It has been called one of the “greatest convulsions in human history”. With millions on the move and hundreds of thousands killed (the official British figure stands at 200,000 but Indian and Pakistani estimates are in the millions), it is unsurprising that South Asia is still reverberating from the consequences of that massive displacement.
However, while Partition, its tragedies and triumphs, its crushing cost to communities and to culture, even its absurdity (think Saadat Hassan Manto’s short story Toba Tek Singh) has been memorialised in literature and film, there are fewer efforts to capture its impact on the ordinary migrant.
The cost incurred by this omission is only now becoming apparent. With the generation that actually experienced Partition dying and amounting to ever dwindling numbers, their stories too are threatened with extinction.
Read: Murder, rape and shattered families: 1947 Partition Archive effort underway
The 1947 Partition Archive, a project initiated by Guneeta Singh Bhalla, who operates out of the University of California in Berkeley, attempts to stem just this tide of time and its accompanying erasures. Inspired by the oral histories of survivors carried and archived at the Hiroshima Memorial in Japan, Bhalla has already collected more than 2,000 histories from survivors of Partition; her goal is to have 10,000 by 2017. The urgency of the task is crucial; Bhalla believes that in the next five years, the vast majority of Partition survivors will be gone or unable to tell their stories. Using the labour of volunteer interviewers in a variety of countries, the project has collected stories from nine different countries.
With the generation that actually experienced Partition dwindling, stories of their migration are threatened with extinction.
Several of the stories collected by the project are featured on its website. Spread over a map of South Asia, the stories are marked by the places where the migrants originated. One such story is that of Leela Mamtani, 15 years old at the time of Partition and living in Nawabshah, Sindh. In her childhood, Leela lived in a large haveli, which had a number of secret cupboards, called hooris, in which the family hid their valuables. Even as the politics of the British departure from the subcontinent escalated, Leela does not remember poor relations between the Hindus and Muslims of the community. However, as the demand for Partition transformed from a campaign to a political reality, conditions grew worse. By December 1947, Leela remembers many nights in which the family’s house was pelted with stones. The family left, making their way to Karachi, where they boarded a ship for Kuch Bhuj in Gujarat.
At the same time, Inayat Ali Taj was 11 years old and living in Udaipur in Rajasthan. When Maharaj Bhopal Singh reluctantly gave up his throne to the government of India, chaos broke out in the city. The government took over the Taj family’s house and gave it to Hindu refugees arriving from Sindh.

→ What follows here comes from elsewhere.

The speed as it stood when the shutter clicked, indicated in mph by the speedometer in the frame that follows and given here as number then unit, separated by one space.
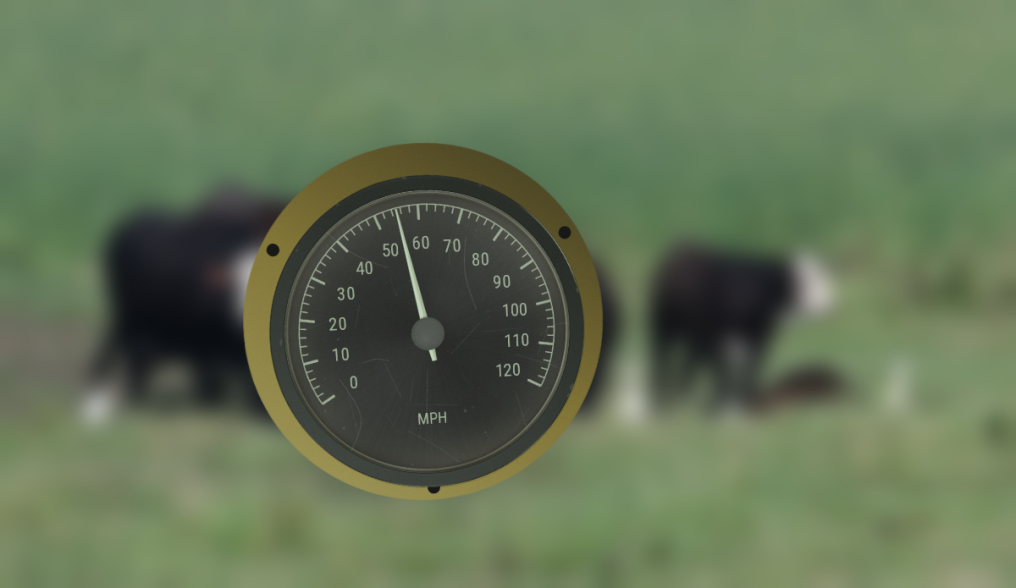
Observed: 55 mph
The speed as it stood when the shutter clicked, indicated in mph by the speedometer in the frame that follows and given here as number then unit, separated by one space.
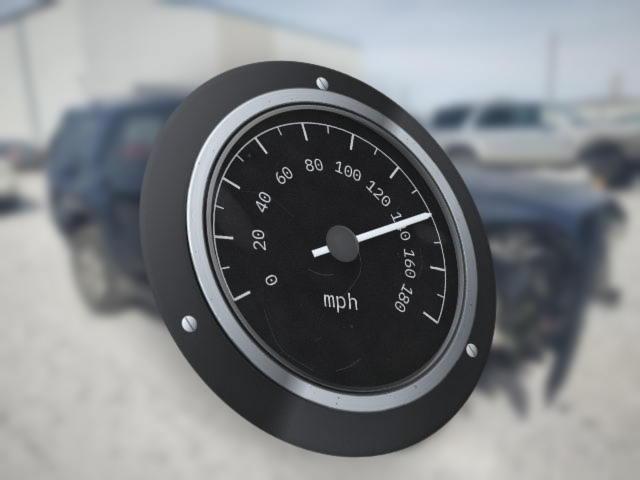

Suddenly, the family had no place to live and was forced to leave. His father put them on the Dwarka, a ship to Karachi. He himself took another route to try and ensure that someone from the family survived. They did, but the maternal side of his family stayed on; his maternal grandfather said he would live and die on the land that his family had held for generations. In this way, the two sides now lay separated by a new border.
The stories are numerous and heartrending, each representing the peculiar calculation that injustice inflicted on either side would somehow together amount to a semblance of justice. Within the details, of course, as is captured by the stories being collected, there are drastic and even cruel approximations. One family voluntarily leaves and arrives relatively unscathed, able to transport all its riches and set up again in a new land. Another is forced to leave penniless, losing loved ones and remaining forever scarred. Such perhaps is the arithmetic of history and the unthinking costs it places on those who have to endure and those who come after.
One would think that with such momentous migration attached to the very fact of Pakistan’s birth, the movement of people, the possibility of creating new communities, that a certain pliability of place would become ingrained in our national psyche. This of course has not been the case. Now that Partition has receded far enough in memory, most will nod in assent when considering the importance of preserving its varied narrative.
The thought of applying similar care or concern to the migrations of now is not one Pakistan can in its present moment digest easily. The waves of other migrations, from what is now Bangladesh, have not yet, it seems, become distant enough to be valued without acrimony.
Then there are the even more unloved: the migrations of now. Just as the 1947 project is collecting stories of that original fateful severing, Pakistan’s internally displaced, the near million that have been rendered homeless owing to security operations in North Waziristan, are due to begin their own journeys home. While much has been said about the demographic changes and consequent conflict that their displacement has wrought, there has been no thought on collecting their narratives or imagining any sort of cultural assimilation for those who return or for those who choose not to do so.
The truths of migration are harsh ones; places never stay the same and the village once left can, owing to the vagaries of time and conflict, be lost forever. Those that moved at Partition have never returned, can never return. The million on the march in Pakistan now, armed with the hopes of rebuilding and the faith that return requires, may find that the home they seek, is also unreachable, taken away by distance and absence. Perhaps someone will collect a few of their recollections as well, so that the displaced of now can have their place in the record of a nation that began with migration.
The writer is an attorney teaching constitutional law and political philosophy.